Discoveries on the Highway 89-Wickenburg to Prescott
May 21, 2010 by James Cowlin
Filed under All Blog Posts, Arizona
It has been at least a year since we’ve been through Congress Junction, an old mining town north of Wickenburg. Congress Junction was once the most important town in the center of a rich silver and gold mining boom. Even President Taft has visited there at the opening of the railroad. Over the years since the mines closed, it had been reduced to a store and a few other apparently abandoned building.
This time, however, we saw that someone was building on the site of the old railroad station, so we stopped to investigate. What we found, or rather who we found, was Mike Yacos. Mike it turns out is a very talented artist and craftsman and the results of his skills are on display in an art gallery, his home and other structures he has or is building.
Mike’s operation is complete from raw materials to finished products. He harvests the pine and mesquite near Prescott and hauls to his sawmill. From there it becomes every thing from sculptures to carved doors and complete buildings. He also showed us a completely restored woody station wagon on which he had replaced the original wood panels with beautiful mesquite. And the gallery also includes Mike’s bronze sculptures and oil paintings of western scenes.
Our second discovery of the day was the T-Bird Café in Peeples Valley. We stopped in Yarnell to say hi to Vicki at the Painted Lizard and she told us about a couple of new restaurants that had opened since our last visit. In fact, the four mile stretch of highway 89 through Yarnell and Peeples Valley now includes six fine eating establishments from the Cornerstone Bakery where you will find the best pastry in Arizona to the classic Ranch House serving hearty breakfasts and lunches.
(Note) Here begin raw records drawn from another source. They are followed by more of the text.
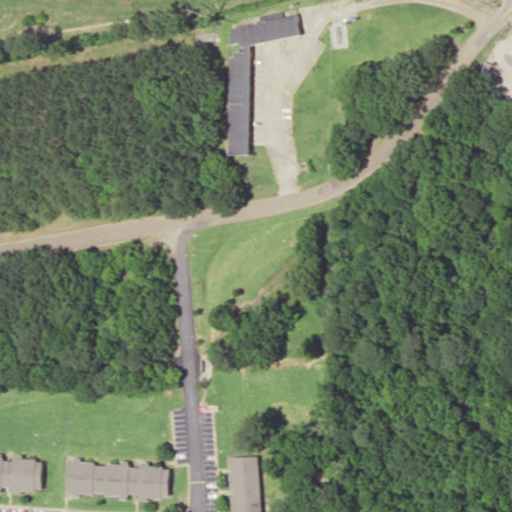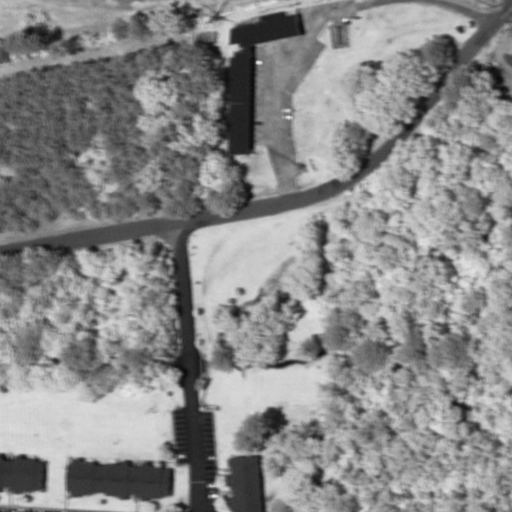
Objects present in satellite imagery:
building: (251, 73)
road: (294, 198)
road: (191, 366)
building: (22, 473)
building: (22, 473)
building: (120, 478)
building: (120, 478)
building: (246, 483)
building: (247, 483)
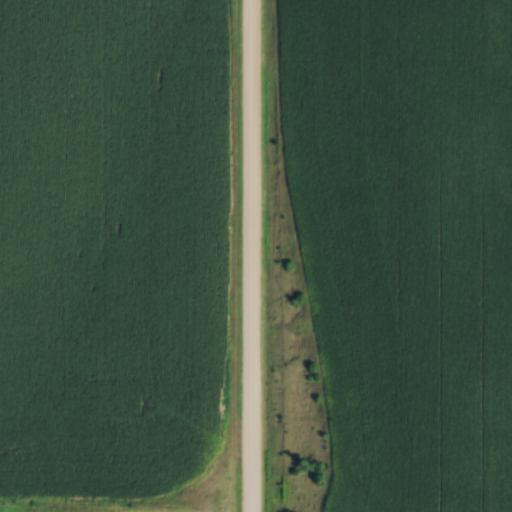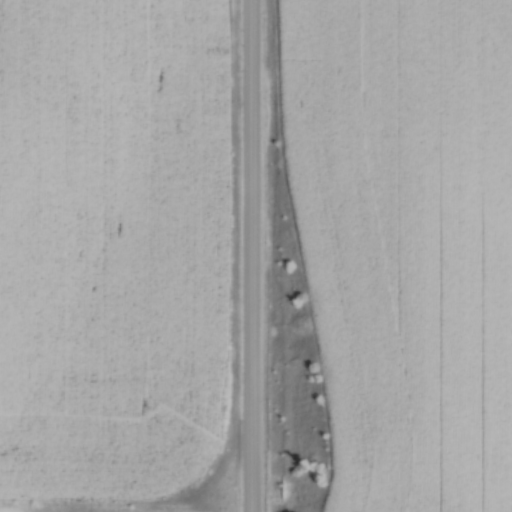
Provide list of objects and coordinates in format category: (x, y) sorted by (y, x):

Vicki described the pizza at the T-Bird Café which is baked in a wood-burning oven and that sounded mighty good to us. We were definitely not disappointed. I’m a bit of a pizza snob and eschew the bland stuff that passes for pizza from the national chains. The pizza that Gary Wallen produces in his hand built Tuscan wood burning oven is superb. With a crispy crust, sauce, cheese and home-made fennel sausage piled on just right, it was delicious. Gary’s wife, Cheryl, was a gracious hostess creating a very welcoming atmosphere.
A historic note: the T-Bird Café occupies a stone building constructed in the 1920’s. It was originally called the 89’er Café and was a truck stop on what was then the main road between Phoenix and Prescott and became US Route 89 in 1926.